Exercise instructions
No pictures go into the copy. Write out exactly the lines below from the one containing "G04 APERTURE LIST*" through the one containing "<source format=sv>".

Stored items

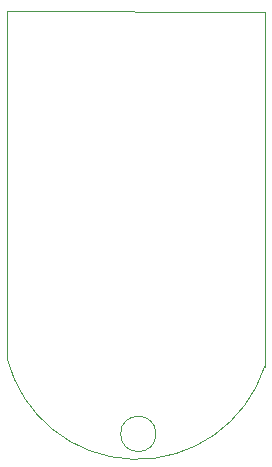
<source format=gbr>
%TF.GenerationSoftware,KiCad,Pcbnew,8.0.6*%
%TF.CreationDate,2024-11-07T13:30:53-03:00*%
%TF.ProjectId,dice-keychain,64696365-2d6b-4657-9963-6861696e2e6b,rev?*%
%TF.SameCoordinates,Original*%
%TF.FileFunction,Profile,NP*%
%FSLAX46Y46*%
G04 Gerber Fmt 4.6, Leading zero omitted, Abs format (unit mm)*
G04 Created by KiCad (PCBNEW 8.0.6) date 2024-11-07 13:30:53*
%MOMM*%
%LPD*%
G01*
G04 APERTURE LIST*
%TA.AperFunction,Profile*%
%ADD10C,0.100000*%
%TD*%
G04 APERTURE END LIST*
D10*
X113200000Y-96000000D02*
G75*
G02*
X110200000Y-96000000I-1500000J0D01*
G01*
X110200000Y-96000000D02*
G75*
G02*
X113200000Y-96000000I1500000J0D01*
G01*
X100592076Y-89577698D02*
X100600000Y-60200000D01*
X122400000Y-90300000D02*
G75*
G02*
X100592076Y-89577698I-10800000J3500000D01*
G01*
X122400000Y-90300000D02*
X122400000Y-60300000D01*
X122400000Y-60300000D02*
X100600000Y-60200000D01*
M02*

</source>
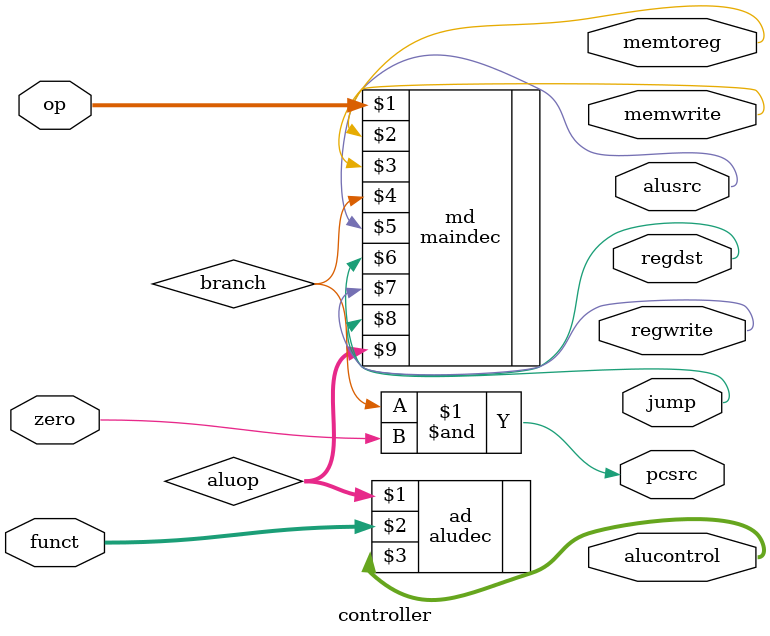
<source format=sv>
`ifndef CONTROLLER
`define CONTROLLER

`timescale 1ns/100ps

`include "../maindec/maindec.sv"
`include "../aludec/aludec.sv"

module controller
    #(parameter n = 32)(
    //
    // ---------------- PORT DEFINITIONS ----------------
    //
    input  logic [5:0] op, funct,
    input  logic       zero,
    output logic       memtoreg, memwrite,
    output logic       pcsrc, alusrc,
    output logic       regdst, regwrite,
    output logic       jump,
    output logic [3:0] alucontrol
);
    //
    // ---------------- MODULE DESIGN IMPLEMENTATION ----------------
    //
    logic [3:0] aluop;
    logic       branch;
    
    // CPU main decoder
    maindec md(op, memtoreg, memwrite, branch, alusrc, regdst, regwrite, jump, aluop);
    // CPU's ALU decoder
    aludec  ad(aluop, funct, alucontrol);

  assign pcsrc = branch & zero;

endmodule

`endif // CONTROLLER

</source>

Task answer
G04 APERTURE LIST*
%TA.AperFunction,Profile*%
%ADD10C,0.100000*%
%TD*%
G04 APERTURE END LIST*
D10*
X113200000Y-96000000D02*
G75*
G02*
X110200000Y-96000000I-1500000J0D01*
G01*
X110200000Y-96000000D02*
G75*
G02*
X113200000Y-96000000I1500000J0D01*
G01*
X100592076Y-89577698D02*
X100600000Y-60200000D01*
X122400000Y-90300000D02*
G75*
G02*
X100592076Y-89577698I-10800000J3500000D01*
G01*
X122400000Y-90300000D02*
X122400000Y-60300000D01*
X122400000Y-60300000D02*
X100600000Y-60200000D01*
M02*

</source>
<source format=sv>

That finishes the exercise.